Mac Leopard, iTunes, apple lossless best backup


Hi,
I'm downloading all of my disks to my dedicated music server, all 450 CDs and it is taking forever. My question involves backups. What is the best way to back up _all_ data.

I want to include all the Apple lossless files created for the tracks, playlists and almost as important as the Apple Lossless files, the album artwork I had to assign to about 30% of my CDs.

My layout is:
Macbook w/ 120 GB, -- where the applications and user account
External Drive 1 - Firewire 500gb drive -- all the lossless files
External Drive 2 - Firewire 500 gb drive -- where the backup should be deposited.

Should I just use disc copy for Drive 1 -->> Drive 2 and then manually lay onto Drive 2 the iTunes library files for the user account that created all the files? If so, what directory are all these files located?

Or should I "trust" Time Machine and when Drive 1 fails in the future figure out how to get "all" the data back from the backup drive?

Thanks.
nycjdc
If you haven't upgraded to Leopard there's a great $28 application called SuperDuper that makes backups simple and painless. It has a very intuitive interface and will do anything from incremental backups of a single folder to creating a bootable mirror image of your system drive. There's a free trial version available. I've been using it to back up to a pair of external drives and am very impressed with the ease of use and functionality.
Jdillard,

As changes are made to a file, Time Machine wants to keep multiple versions of the file so that you can go back in time to retrieve the old version. As you reorganize tracks in iTunes, iTunes will rename tracks and move tracks from folder to folder causing multiple copies of the same track being backed up by Time Machine. Also, any changes made to embedded meta data (artist, genre, track number, etc...) will cause multiple copies being backup as well. Obviously, this is not a very efficient way of using disk space.

What you really want is a program that will keep your primary iTunes library and the backup library completely in sync. If a file is deleted from primary, it should be deleted from backup. If a file is added to primary, it should be added to backup as well. In other words, you want the backup to be identical to the primary.

In the case the primary crashes, you want to be able to simply replace the primary with the backup (maybe with minor configuration change due to different volume names), restart iTunes and get back to business. You can't do that with Time Machine. With Time Machine, you must get a new drive and restore all your music files from the backup.

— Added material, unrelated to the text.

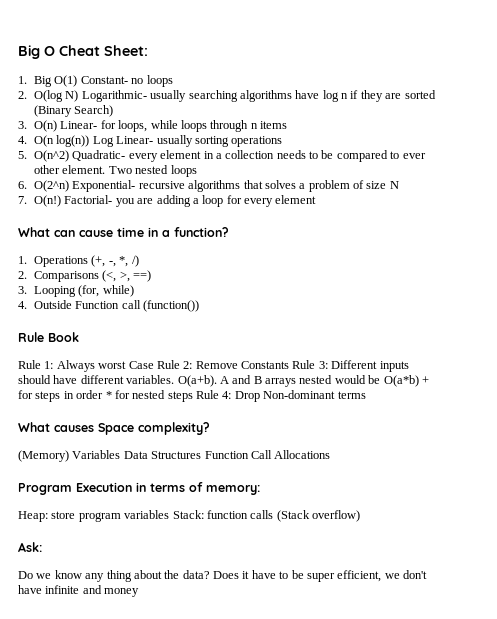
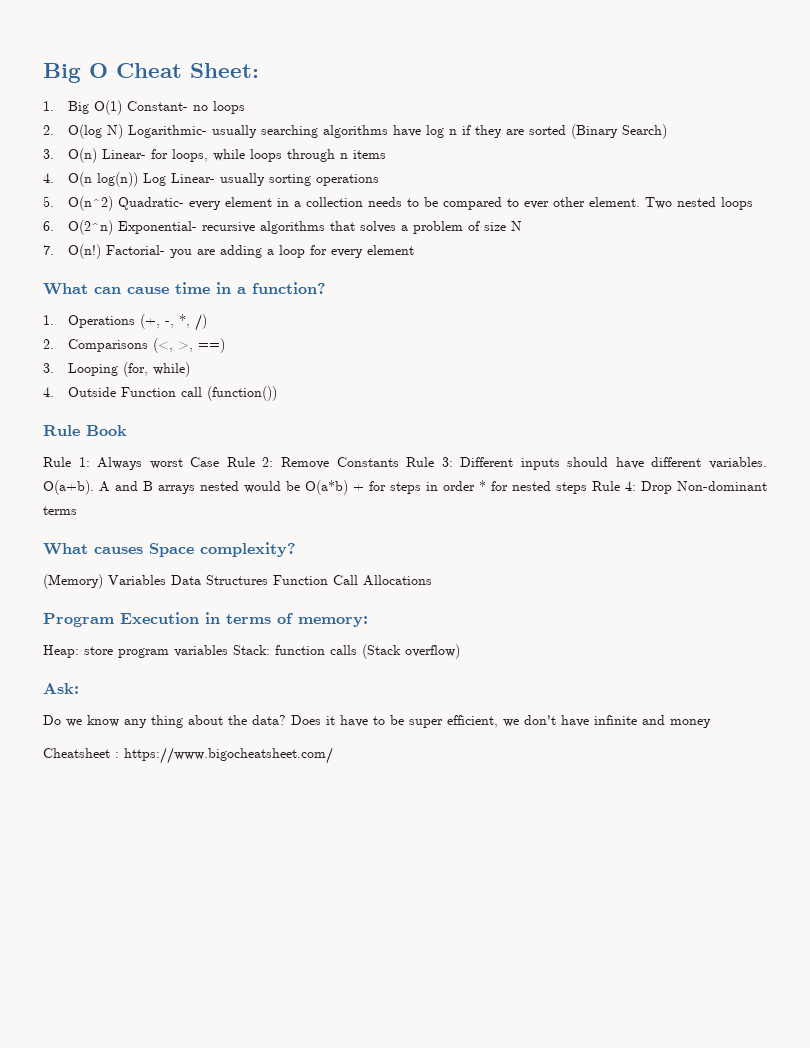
(140, 592) none -> [43,747,333,764] // Cheatsheet : https://www.bigocheatsheet.com/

It may take a whole day if you have 500G of music.
Well, personally I'm not concerned about how the program uses the disk space. What I mean is that I'd use a dedicated disk regardless, and I'd keep it filled with as many incremental backups as I could. So why not let TM do it for me? In fact, it's much more efficient than if I did it manually, since I would back up entire folders or drives as opposed to the individual files that have changed. So I essentially end up with more backups in a given volume. Plus, after 48 hours it converts the older hourly backups to single daily ones, then after 30 days, the dailies to monthlies.

Your other points I confess I don't really understand. The whole point of TM's journalling is that it is always in sync, and that you can easily restore a single file very quickly to any specific point in time. If I accidently delete all my playlists, for example, I just go to the iTunes folder, click TM, pick the point in time I want to go back to, highlight the file and click restore. The advantage, apart from ease, is that I can choose a backup from less than an hour ago rather than last night (or three weeks ago if I'm doing it manually). Of course, you can also do a complete restore from scratch if you need.

I can see someone being wary of using TM because its new; but as for how it works, I can't imagine a better solution.
Everyone, thanks for your input.

Sidssp, I last tried Silverkeeper about 2 years ago when I was back on 10.2.8 OS X. It didn't work so well. I'll have a look again.

Given that'll be somewhat a manual process, I know where my music files are kept -- on my external 500 GB drive.

But what about my user account files? Shall I just include the entire username directory in my backup? And that will preserve any metadata -- ratings info, lyrics, etc., in addition to album art?

Or should i just copy the Library directory w/in the user account area?

Thanks again.
Just an FYI, SuperDuper is not yet compatible with Leopard, though I suspect it will be soon.